Render the lines in the records below as a Markdown table with two columns, Row and Line. Number the rows in order and leave out any blank lines.

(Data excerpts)
※
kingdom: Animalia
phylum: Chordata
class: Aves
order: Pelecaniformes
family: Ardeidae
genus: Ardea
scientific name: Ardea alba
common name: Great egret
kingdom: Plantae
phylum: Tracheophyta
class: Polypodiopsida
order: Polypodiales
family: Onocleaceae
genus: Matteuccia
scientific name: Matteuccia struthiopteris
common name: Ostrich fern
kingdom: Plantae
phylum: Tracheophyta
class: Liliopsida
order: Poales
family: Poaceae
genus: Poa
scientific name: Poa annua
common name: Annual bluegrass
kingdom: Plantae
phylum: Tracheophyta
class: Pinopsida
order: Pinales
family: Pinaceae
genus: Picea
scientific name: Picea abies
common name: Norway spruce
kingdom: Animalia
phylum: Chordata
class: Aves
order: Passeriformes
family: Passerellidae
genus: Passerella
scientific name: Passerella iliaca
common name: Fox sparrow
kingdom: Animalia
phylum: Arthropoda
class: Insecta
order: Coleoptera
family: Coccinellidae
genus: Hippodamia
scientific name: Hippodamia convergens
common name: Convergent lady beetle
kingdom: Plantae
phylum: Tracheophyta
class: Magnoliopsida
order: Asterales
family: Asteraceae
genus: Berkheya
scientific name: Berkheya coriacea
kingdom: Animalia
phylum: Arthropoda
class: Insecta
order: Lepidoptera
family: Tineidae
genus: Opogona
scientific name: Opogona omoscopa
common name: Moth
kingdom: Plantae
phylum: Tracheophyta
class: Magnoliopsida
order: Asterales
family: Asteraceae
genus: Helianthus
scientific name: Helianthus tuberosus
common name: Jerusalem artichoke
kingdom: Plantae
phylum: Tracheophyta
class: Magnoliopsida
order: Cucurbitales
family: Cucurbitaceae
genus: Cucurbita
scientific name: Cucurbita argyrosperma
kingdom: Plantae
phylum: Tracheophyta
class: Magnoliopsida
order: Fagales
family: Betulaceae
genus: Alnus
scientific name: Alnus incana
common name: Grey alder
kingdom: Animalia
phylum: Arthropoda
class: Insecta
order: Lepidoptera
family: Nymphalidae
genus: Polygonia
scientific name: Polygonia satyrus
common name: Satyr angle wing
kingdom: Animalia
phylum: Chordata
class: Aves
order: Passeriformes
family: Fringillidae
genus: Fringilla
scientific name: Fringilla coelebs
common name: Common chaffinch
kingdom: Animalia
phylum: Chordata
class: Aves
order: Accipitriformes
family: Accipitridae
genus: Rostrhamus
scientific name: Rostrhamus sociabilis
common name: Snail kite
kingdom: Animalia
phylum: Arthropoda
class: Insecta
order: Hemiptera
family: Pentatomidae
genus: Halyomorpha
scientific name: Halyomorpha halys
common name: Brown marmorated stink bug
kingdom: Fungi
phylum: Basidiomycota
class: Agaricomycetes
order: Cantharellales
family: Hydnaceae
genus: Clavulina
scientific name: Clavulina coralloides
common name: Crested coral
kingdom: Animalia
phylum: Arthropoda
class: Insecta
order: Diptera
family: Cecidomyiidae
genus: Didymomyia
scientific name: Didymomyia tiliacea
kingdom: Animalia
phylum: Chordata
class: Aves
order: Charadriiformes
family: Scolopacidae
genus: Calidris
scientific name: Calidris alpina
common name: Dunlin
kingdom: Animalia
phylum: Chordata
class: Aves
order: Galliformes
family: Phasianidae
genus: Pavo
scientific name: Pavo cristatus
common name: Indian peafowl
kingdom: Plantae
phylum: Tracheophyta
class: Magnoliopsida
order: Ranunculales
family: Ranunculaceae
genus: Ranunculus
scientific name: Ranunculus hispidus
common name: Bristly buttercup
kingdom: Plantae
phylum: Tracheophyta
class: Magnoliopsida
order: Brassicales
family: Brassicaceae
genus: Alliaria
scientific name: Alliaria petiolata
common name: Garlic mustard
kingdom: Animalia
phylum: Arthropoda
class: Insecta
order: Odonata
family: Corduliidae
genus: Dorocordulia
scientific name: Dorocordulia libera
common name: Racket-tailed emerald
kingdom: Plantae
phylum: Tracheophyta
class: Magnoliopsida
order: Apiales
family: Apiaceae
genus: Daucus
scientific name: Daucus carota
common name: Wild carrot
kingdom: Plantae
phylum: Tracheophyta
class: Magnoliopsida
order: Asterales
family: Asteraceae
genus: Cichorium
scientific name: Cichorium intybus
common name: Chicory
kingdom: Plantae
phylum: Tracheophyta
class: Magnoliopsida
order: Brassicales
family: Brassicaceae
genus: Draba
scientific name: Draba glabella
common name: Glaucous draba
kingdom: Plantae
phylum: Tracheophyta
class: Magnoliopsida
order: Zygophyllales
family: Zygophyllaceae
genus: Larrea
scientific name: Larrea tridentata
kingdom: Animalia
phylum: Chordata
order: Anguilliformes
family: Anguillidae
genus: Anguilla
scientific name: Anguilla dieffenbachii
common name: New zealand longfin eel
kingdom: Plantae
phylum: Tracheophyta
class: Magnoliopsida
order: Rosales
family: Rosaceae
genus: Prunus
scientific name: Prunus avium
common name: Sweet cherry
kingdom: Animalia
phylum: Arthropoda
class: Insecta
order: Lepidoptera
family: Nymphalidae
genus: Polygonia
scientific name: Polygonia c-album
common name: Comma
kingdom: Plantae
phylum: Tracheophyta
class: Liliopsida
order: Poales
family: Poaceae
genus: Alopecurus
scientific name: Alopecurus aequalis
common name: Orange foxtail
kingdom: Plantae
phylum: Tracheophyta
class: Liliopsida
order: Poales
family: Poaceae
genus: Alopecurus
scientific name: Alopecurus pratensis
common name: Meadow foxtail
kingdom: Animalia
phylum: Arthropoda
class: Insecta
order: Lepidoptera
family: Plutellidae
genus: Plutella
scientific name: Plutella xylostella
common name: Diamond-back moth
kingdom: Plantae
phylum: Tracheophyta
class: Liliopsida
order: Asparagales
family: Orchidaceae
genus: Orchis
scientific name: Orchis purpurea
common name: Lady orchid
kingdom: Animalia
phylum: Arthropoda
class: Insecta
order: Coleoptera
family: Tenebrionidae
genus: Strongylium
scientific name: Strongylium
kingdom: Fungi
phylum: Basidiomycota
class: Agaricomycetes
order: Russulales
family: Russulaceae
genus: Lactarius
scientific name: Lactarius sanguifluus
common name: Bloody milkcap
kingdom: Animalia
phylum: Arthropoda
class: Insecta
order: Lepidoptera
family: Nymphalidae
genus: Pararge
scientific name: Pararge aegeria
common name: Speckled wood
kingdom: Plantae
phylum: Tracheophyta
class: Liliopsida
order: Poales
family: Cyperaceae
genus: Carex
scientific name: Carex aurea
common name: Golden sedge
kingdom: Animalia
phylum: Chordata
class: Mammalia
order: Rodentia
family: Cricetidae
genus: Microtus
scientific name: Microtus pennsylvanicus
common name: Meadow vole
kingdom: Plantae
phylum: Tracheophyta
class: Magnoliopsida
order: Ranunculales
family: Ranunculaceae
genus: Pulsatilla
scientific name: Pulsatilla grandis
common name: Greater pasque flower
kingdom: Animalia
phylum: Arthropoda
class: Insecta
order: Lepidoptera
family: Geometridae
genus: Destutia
※
* [Response]:
| Row | Line |
|---|---|
| 1 | kingdom: Animalia |
| 2 | phylum: Chordata |
| 3 | class: Aves |
| 4 | order: Pelecaniformes |
| 5 | family: Ardeidae |
| 6 | genus: Ardea |
| 7 | scientific name: Ardea alba |
| 8 | common name: Great egret |
| 9 | kingdom: Plantae |
| 10 | phylum: Tracheophyta |
| 11 | class: Polypodiopsida |
| 12 | order: Polypodiales |
| 13 | family: Onocleaceae |
| 14 | genus: Matteuccia |
| 15 | scientific name: Matteuccia struthiopteris |
| 16 | common name: Ostrich fern |
| 17 | kingdom: Plantae |
| 18 | phylum: Tracheophyta |
| 19 | class: Liliopsida |
| 20 | order: Poales |
| 21 | family: Poaceae |
| 22 | genus: Poa |
| 23 | scientific name: Poa annua |
| 24 | common name: Annual bluegrass |
| 25 | kingdom: Plantae |
| 26 | phylum: Tracheophyta |
| 27 | class: Pinopsida |
| 28 | order: Pinales |
| 29 | family: Pinaceae |
| 30 | genus: Picea |
| 31 | scientific name: Picea abies |
| 32 | common name: Norway spruce |
| 33 | kingdom: Animalia |
| 34 | phylum: Chordata |
| 35 | class: Aves |
| 36 | order: Passeriformes |
| 37 | family: Passerellidae |
| 38 | genus: Passerella |
| 39 | scientific name: Passerella iliaca |
| 40 | common name: Fox sparrow |
| 41 | kingdom: Animalia |
| 42 | phylum: Arthropoda |
| 43 | class: Insecta |
| 44 | order: Coleoptera |
| 45 | family: Coccinellidae |
| 46 | genus: Hippodamia |
| 47 | scientific name: Hippodamia convergens |
| 48 | common name: Convergent lady beetle |
| 49 | kingdom: Plantae |
| 50 | phylum: Tracheophyta |
| 51 | class: Magnoliopsida |
| 52 | order: Asterales |
| 53 | family: Asteraceae |
| 54 | genus: Berkheya |
| 55 | scientific name: Berkheya coriacea |
| 56 | kingdom: Animalia |
| 57 | phylum: Arthropoda |
| 58 | class: Insecta |
| 59 | order: Lepidoptera |
| 60 | family: Tineidae |
| 61 | genus: Opogona |
| 62 | scientific name: Opogona omoscopa |
| 63 | common name: Moth |
| 64 | kingdom: Plantae |
| 65 | phylum: Tracheophyta |
| 66 | class: Magnoliopsida |
| 67 | order: Asterales |
| 68 | family: Asteraceae |
| 69 | genus: Helianthus |
| 70 | scientific name: Helianthus tuberosus |
| 71 | common name: Jerusalem artichoke |
| 72 | kingdom: Plantae |
| 73 | phylum: Tracheophyta |
| 74 | class: Magnoliopsida |
| 75 | order: Cucurbitales |
| 76 | family: Cucurbitaceae |
| 77 | genus: Cucurbita |
| 78 | scientific name: Cucurbita argyrosperma |
| 79 | kingdom: Plantae |
| 80 | phylum: Tracheophyta |
| 81 | class: Magnoliopsida |
| 82 | order: Fagales |
| 83 | family: Betulaceae |
| 84 | genus: Alnus |
| 85 | scientific name: Alnus incana |
| 86 | common name: Grey alder |
| 87 | kingdom: Animalia |
| 88 | phylum: Arthropoda |
| 89 | class: Insecta |
| 90 | order: Lepidoptera |
| 91 | family: Nymphalidae |
| 92 | genus: Polygonia |
| 93 | scientific name: Polygonia satyrus |
| 94 | common name: Satyr angle wing |
| 95 | kingdom: Animalia |
| 96 | phylum: Chordata |
| 97 | class: Aves |
| 98 | order: Passeriformes |
| 99 | family: Fringillidae |
| 100 | genus: Fringilla |
| 101 | scientific name: Fringilla coelebs |
| 102 | common name: Common chaffinch |
| 103 | kingdom: Animalia |
| 104 | phylum: Chordata |
| 105 | class: Aves |
| 106 | order: Accipitriformes |
| 107 | family: Accipitridae |
| 108 | genus: Rostrhamus |
| 109 | scientific name: Rostrhamus sociabilis |
| 110 | common name: Snail kite |
| 111 | kingdom: Animalia |
| 112 | phylum: Arthropoda |
| 113 | class: Insecta |
| 114 | order: Hemiptera |
| 115 | family: Pentatomidae |
| 116 | genus: Halyomorpha |
| 117 | scientific name: Halyomorpha halys |
| 118 | common name: Brown marmorated stink bug |
| 119 | kingdom: Fungi |
| 120 | phylum: Basidiomycota |
| 121 | class: Agaricomycetes |
| 122 | order: Cantharellales |
| 123 | family: Hydnaceae |
| 124 | genus: Clavulina |
| 125 | scientific name: Clavulina coralloides |
| 126 | common name: Crested coral |
| 127 | kingdom: Animalia |
| 128 | phylum: Arthropoda |
| 129 | class: Insecta |
| 130 | order: Diptera |
| 131 | family: Cecidomyiidae |
| 132 | genus: Didymomyia |
| 133 | scientific name: Didymomyia tiliacea |
| 134 | kingdom: Animalia |
| 135 | phylum: Chordata |
| 136 | class: Aves |
| 137 | order: Charadriiformes |
| 138 | family: Scolopacidae |
| 139 | genus: Calidris |
| 140 | scientific name: Calidris alpina |
| 141 | common name: Dunlin |
| 142 | kingdom: Animalia |
| 143 | phylum: Chordata |
| 144 | class: Aves |
| 145 | order: Galliformes |
| 146 | family: Phasianidae |
| 147 | genus: Pavo |
| 148 | scientific name: Pavo cristatus |
| 149 | common name: Indian peafowl |
| 150 | kingdom: Plantae |
| 151 | phylum: Tracheophyta |
| 152 | class: Magnoliopsida |
| 153 | order: Ranunculales |
| 154 | family: Ranunculaceae |
| 155 | genus: Ranunculus |
| 156 | scientific name: Ranunculus hispidus |
| 157 | common name: Bristly buttercup |
| 158 | kingdom: Plantae |
| 159 | phylum: Tracheophyta |
| 160 | class: Magnoliopsida |
| 161 | order: Brassicales |
| 162 | family: Brassicaceae |
| 163 | genus: Alliaria |
| 164 | scientific name: Alliaria petiolata |
| 165 | common name: Garlic mustard |
| 166 | kingdom: Animalia |
| 167 | phylum: Arthropoda |
| 168 | class: Insecta |
| 169 | order: Odonata |
| 170 | family: Corduliidae |
| 171 | genus: Dorocordulia |
| 172 | scientific name: Dorocordulia libera |
| 173 | common name: Racket-tailed emerald |
| 174 | kingdom: Plantae |
| 175 | phylum: Tracheophyta |
| 176 | class: Magnoliopsida |
| 177 | order: Apiales |
| 178 | family: Apiaceae |
| 179 | genus: Daucus |
| 180 | scientific name: Daucus carota |
| 181 | common name: Wild carrot |
| 182 | kingdom: Plantae |
| 183 | phylum: Tracheophyta |
| 184 | class: Magnoliopsida |
| 185 | order: Asterales |
| 186 | family: Asteraceae |
| 187 | genus: Cichorium |
| 188 | scientific name: Cichorium intybus |
| 189 | common name: Chicory |
| 190 | kingdom: Plantae |
| 191 | phylum: Tracheophyta |
| 192 | class: Magnoliopsida |
| 193 | order: Brassicales |
| 194 | family: Brassicaceae |
| 195 | genus: Draba |
| 196 | scientific name: Draba glabella |
| 197 | common name: Glaucous draba |
| 198 | kingdom: Plantae |
| 199 | phylum: Tracheophyta |
| 200 | class: Magnoliopsida |
| 201 | order: Zygophyllales |
| 202 | family: Zygophyllaceae |
| 203 | genus: Larrea |
| 204 | scientific name: Larrea tridentata |
| 205 | kingdom: Animalia |
| 206 | phylum: Chordata |
| 207 | order: Anguilliformes |
| 208 | family: Anguillidae |
| 209 | genus: Anguilla |
| 210 | scientific name: Anguilla dieffenbachii |
| 211 | common name: New zealand longfin eel |
| 212 | kingdom: Plantae |
| 213 | phylum: Tracheophyta |
| 214 | class: Magnoliopsida |
| 215 | order: Rosales |
| 216 | family: Rosaceae |
| 217 | genus: Prunus |
| 218 | scientific name: Prunus avium |
| 219 | common name: Sweet cherry |
| 220 | kingdom: Animalia |
| 221 | phylum: Arthropoda |
| 222 | class: Insecta |
| 223 | order: Lepidoptera |
| 224 | family: Nymphalidae |
| 225 | genus: Polygonia |
| 226 | scientific name: Polygonia c-album |
| 227 | common name: Comma |
| 228 | kingdom: Plantae |
| 229 | phylum: Tracheophyta |
| 230 | class: Liliopsida |
| 231 | order: Poales |
| 232 | family: Poaceae |
| 233 | genus: Alopecurus |
| 234 | scientific name: Alopecurus aequalis |
| 235 | common name: Orange foxtail |
| 236 | kingdom: Plantae |
| 237 | phylum: Tracheophyta |
| 238 | class: Liliopsida |
| 239 | order: Poales |
| 240 | family: Poaceae |
| 241 | genus: Alopecurus |
| 242 | scientific name: Alopecurus pratensis |
| 243 | common name: Meadow foxtail |
| 244 | kingdom: Animalia |
| 245 | phylum: Arthropoda |
| 246 | class: Insecta |
| 247 | order: Lepidoptera |
| 248 | family: Plutellidae |
| 249 | genus: Plutella |
| 250 | scientific name: Plutella xylostella |
| 251 | common name: Diamond-back moth |
| 252 | kingdom: Plantae |
| 253 | phylum: Tracheophyta |
| 254 | class: Liliopsida |
| 255 | order: Asparagales |
| 256 | family: Orchidaceae |
| 257 | genus: Orchis |
| 258 | scientific name: Orchis purpurea |
| 259 | common name: Lady orchid |
| 260 | kingdom: Animalia |
| 261 | phylum: Arthropoda |
| 262 | class: Insecta |
| 263 | order: Coleoptera |
| 264 | family: Tenebrionidae |
| 265 | genus: Strongylium |
| 266 | scientific name: Strongylium |
| 267 | kingdom: Fungi |
| 268 | phylum: Basidiomycota |
| 269 | class: Agaricomycetes |
| 270 | order: Russulales |
| 271 | family: Russulaceae |
| 272 | genus: Lactarius |
| 273 | scientific name: Lactarius sanguifluus |
| 274 | common name: Bloody milkcap |
| 275 | kingdom: Animalia |
| 276 | phylum: Arthropoda |
| 277 | class: Insecta |
| 278 | order: Lepidoptera |
| 279 | family: Nymphalidae |
| 280 | genus: Pararge |
| 281 | scientific name: Pararge aegeria |
| 282 | common name: Speckled wood |
| 283 | kingdom: Plantae |
| 284 | phylum: Tracheophyta |
| 285 | class: Liliopsida |
| 286 | order: Poales |
| 287 | family: Cyperaceae |
| 288 | genus: Carex |
| 289 | scientific name: Carex aurea |
| 290 | common name: Golden sedge |
| 291 | kingdom: Animalia |
| 292 | phylum: Chordata |
| 293 | class: Mammalia |
| 294 | order: Rodentia |
| 295 | family: Cricetidae |
| 296 | genus: Microtus |
| 297 | scientific name: Microtus pennsylvanicus |
| 298 | common name: Meadow vole |
| 299 | kingdom: Plantae |
| 300 | phylum: Tracheophyta |
| 301 | class: Magnoliopsida |
| 302 | order: Ranunculales |
| 303 | family: Ranunculaceae |
| 304 | genus: Pulsatilla |
| 305 | scientific name: Pulsatilla grandis |
| 306 | common name: Greater pasque flower |
| 307 | kingdom: Animalia |
| 308 | phylum: Arthropoda |
| 309 | class: Insecta |
| 310 | order: Lepidoptera |
| 311 | family: Geometridae |
| 312 | genus: Destutia |